Alpha-1 antitrypsin (AAT) deficiency is an inherited disorder, most prevalent in populations of European ancestry, and is underdiagnosed. It results from mutations in the SERPINA1 gene, leading to either a reduced level or function of the AAT protein. AAT deficiency results a variety of health issues, particularly predisposition to the development of liver and lung disease1. When exacerbated by smoking, this results in damage to the alveoli and ultimately emphysema with many of the features of COPD1.
The recently published
Alpha-1 Antitrypsin deficiency, in the Methods in Molecular Biology series (Springer Protocols) provides a comprehensive background to this disease and state-of-the-art methods2, including a chapter outlining the use of the forced oscillation technique to assess lung structure and function relationships, with focus on the
flexiVent3.
Recent years have seen exciting developments in both the development of animal models for AAT deficiency research and proof of principle studies for treatment approaches. Using adeno-associated virus 2/8 to direct gene delivery specifically to mouse lung Payne et al were able to demonstrate not only elevated serum AAT but also protection against elastase-induced augmentation of compliance – measured using the
forced-oscillation technique (FOT) on the flexiVent4.

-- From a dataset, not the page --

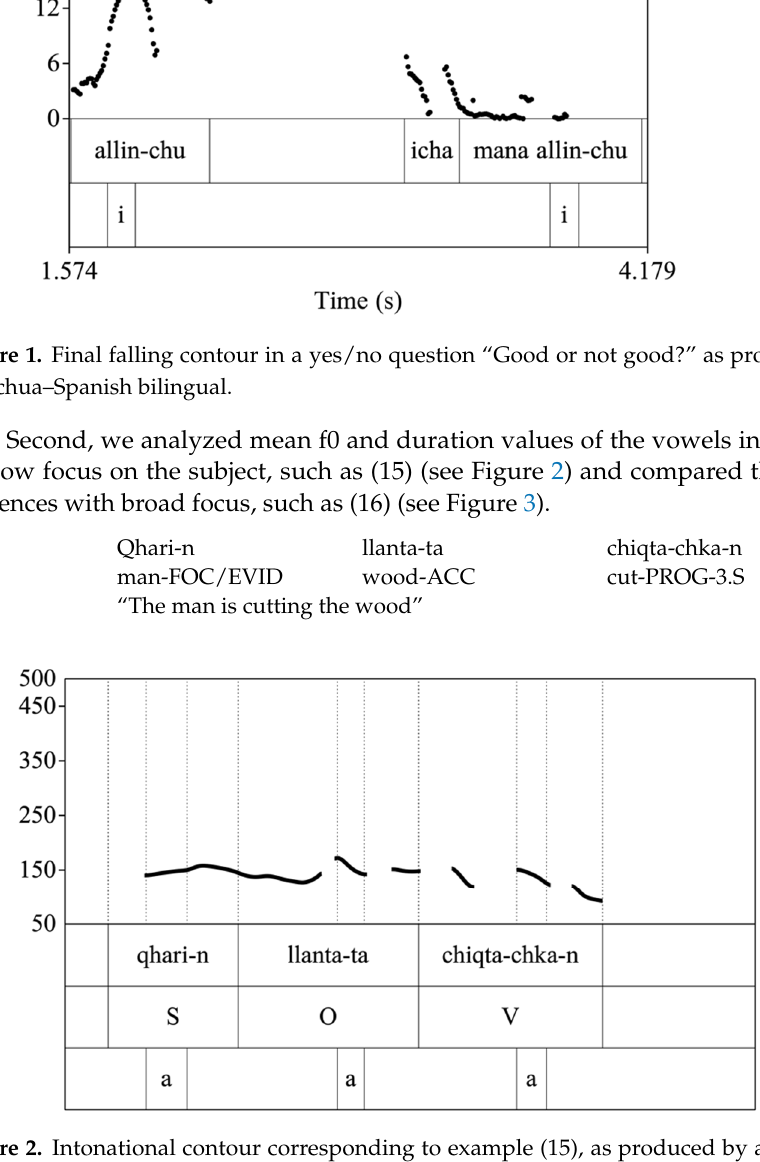
Figure 3. Intonational contour corresponding to example (16), as produced by a female speaker of Cusco Quechua. These sentences were obtained using a contextualized elicited imitation task in which participants saw a picture and listened to a pre-recorded question and a pre-recorded an- swer. They were then asked to provide an acceptability judgment for the answer sentences and then say the sentence the way they would say it. To elicit acceptability judgments and elicited imitations of sentences with narrow focus on the subject, as the example in (15), participants heard the question ‘Who is cutting wood?’ and an answer to that question,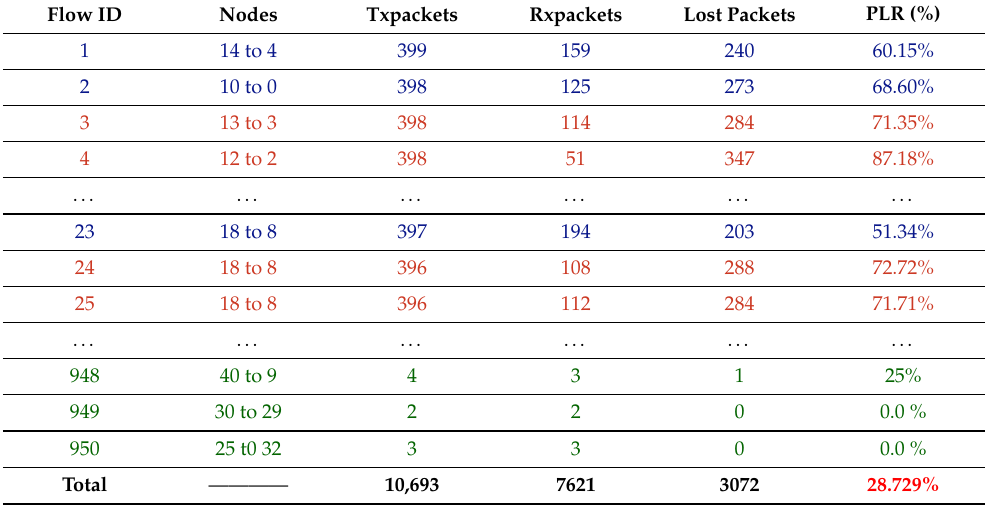
Table 3. Table of Flow IDs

Cox et al. performed pressure-volume loops and utilised the FOT with the flexiVent to confirm the increased compliance, with LPS challenge, of a newly developed mouse model of AAT deficiency. Generated using CRISPR/Cas9 genome editing, the model demonstrates many of the hallmark features of the human disease5.
With the development of animal models which more closely resemble human disease, progress in the search for effective treatments will be greatly accelerated. SCIREQ looks forward to helping provide tools for this research.